→ Pose estimation data

Content starts

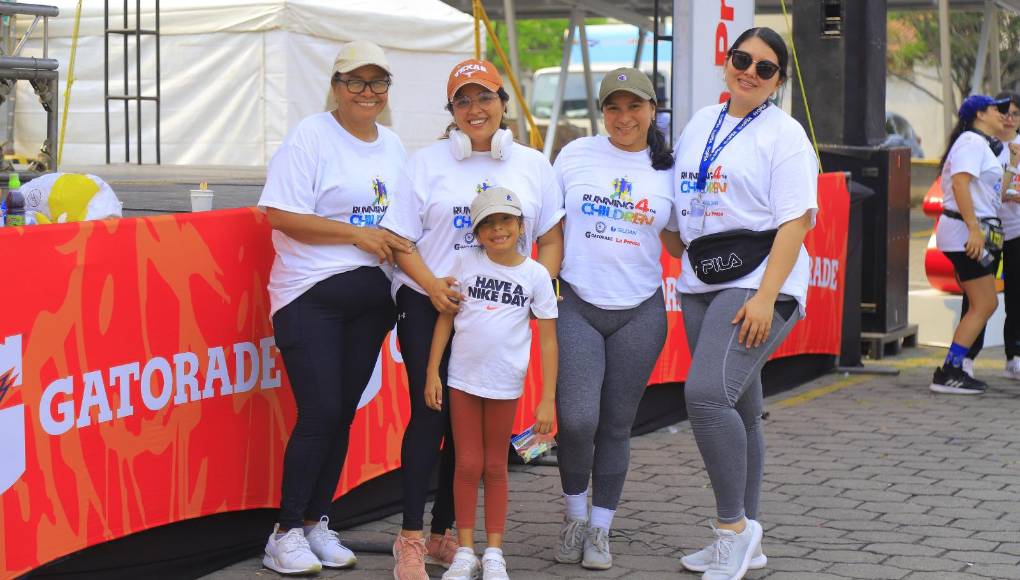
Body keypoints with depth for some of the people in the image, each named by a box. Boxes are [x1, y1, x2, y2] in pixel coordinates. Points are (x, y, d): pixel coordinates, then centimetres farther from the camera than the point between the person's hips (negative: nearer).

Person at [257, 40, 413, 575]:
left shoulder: (392, 146, 14)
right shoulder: (311, 137, -7)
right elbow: (280, 215, -14)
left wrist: (401, 245, 0)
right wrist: (358, 234, -15)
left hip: (371, 297, 6)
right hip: (312, 295, -6)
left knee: (343, 412, 8)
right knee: (320, 413, -11)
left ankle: (316, 523, 19)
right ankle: (286, 533, 0)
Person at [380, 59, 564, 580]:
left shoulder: (532, 165, 9)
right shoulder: (427, 162, 3)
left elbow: (552, 237, 9)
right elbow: (400, 239, -1)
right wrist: (432, 284, -18)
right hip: (430, 307, -2)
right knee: (430, 416, -9)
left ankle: (442, 533, 17)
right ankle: (410, 538, -4)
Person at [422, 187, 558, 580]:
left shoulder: (535, 275, -4)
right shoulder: (466, 263, -1)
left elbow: (548, 340, -3)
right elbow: (445, 318, 3)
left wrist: (548, 400, -7)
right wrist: (432, 373, -2)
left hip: (505, 383, -1)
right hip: (462, 379, 1)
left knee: (495, 467, 9)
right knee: (468, 465, 5)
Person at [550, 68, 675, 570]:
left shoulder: (668, 172, 5)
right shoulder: (576, 155, 3)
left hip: (639, 312, 1)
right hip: (577, 306, -1)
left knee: (616, 425, 6)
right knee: (577, 419, -13)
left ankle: (599, 529, 21)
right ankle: (575, 515, 12)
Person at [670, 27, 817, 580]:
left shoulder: (783, 134, -5)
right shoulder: (700, 124, 14)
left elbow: (795, 221, -13)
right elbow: (680, 207, 24)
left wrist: (765, 297, -21)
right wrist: (682, 261, 14)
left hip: (759, 284, -7)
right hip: (701, 285, 7)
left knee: (707, 392, -23)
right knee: (738, 411, 11)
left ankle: (733, 525, -12)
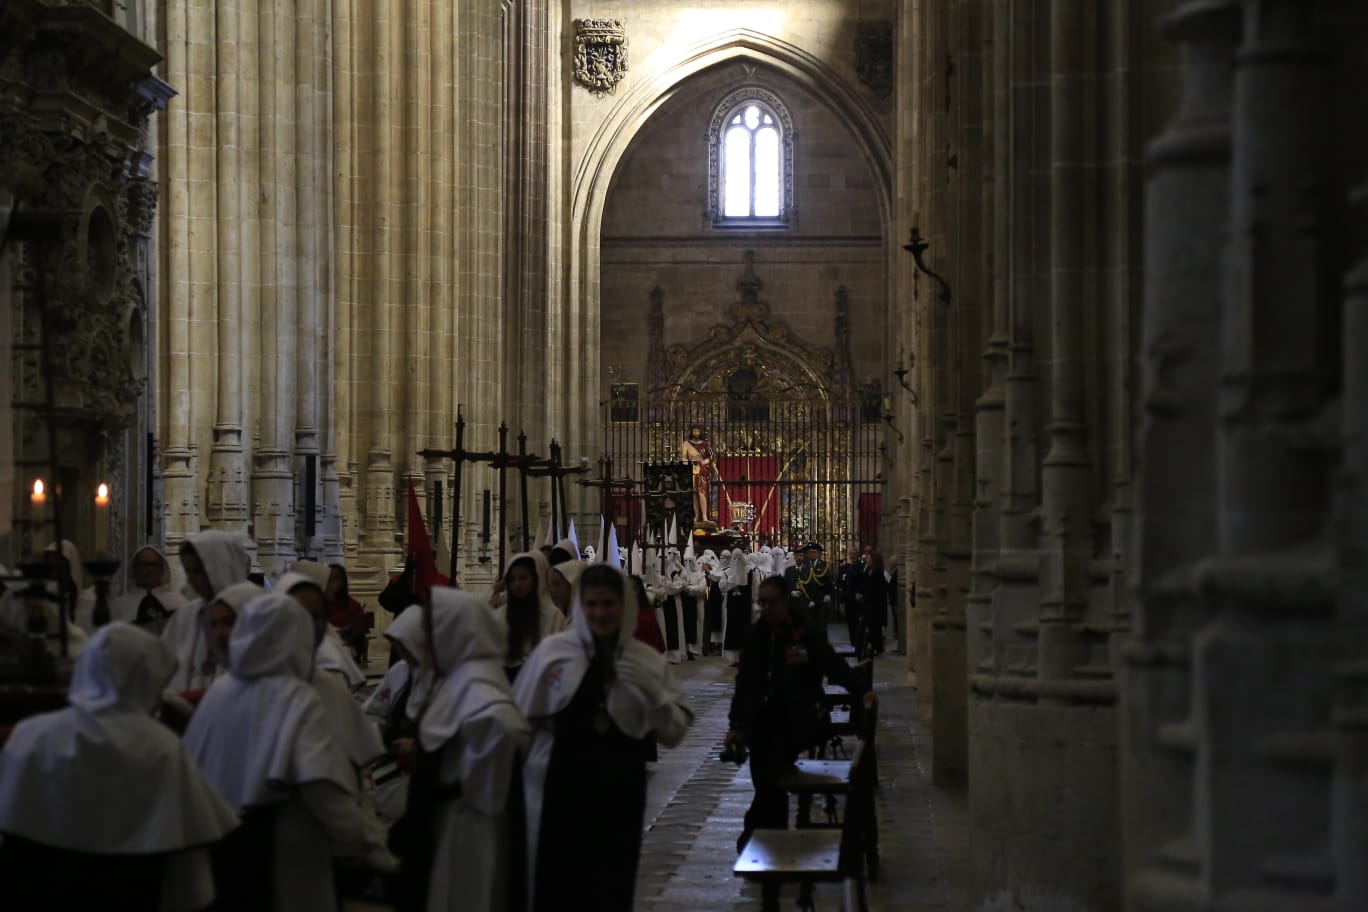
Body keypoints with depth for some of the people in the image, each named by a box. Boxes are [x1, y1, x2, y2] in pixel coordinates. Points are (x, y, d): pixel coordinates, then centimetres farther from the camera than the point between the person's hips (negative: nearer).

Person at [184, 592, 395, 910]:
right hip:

Content ends

Only the lines from the one with "left wrist: (765, 297, -21)" through the end of the data, both ends included, should be written out exactly, and no pictures should appear.

left wrist: (765, 297, -21)
right wrist: (682, 261, 14)
left hip: (759, 284, -7)
right hip: (701, 285, 7)
left knee: (707, 392, -23)
right knee: (738, 411, 11)
left ankle: (733, 525, -12)
Body keypoints with depth for some of the people in the image, each named by a box. Boxes are [x1, y1, x2, y2] in pixel coordinates. Points are (x, y, d): pixel coordinates, then centimetres farther from the camera than the point between the person's hips (negative: nearer).

Person at [184, 592, 395, 910]:
right hip:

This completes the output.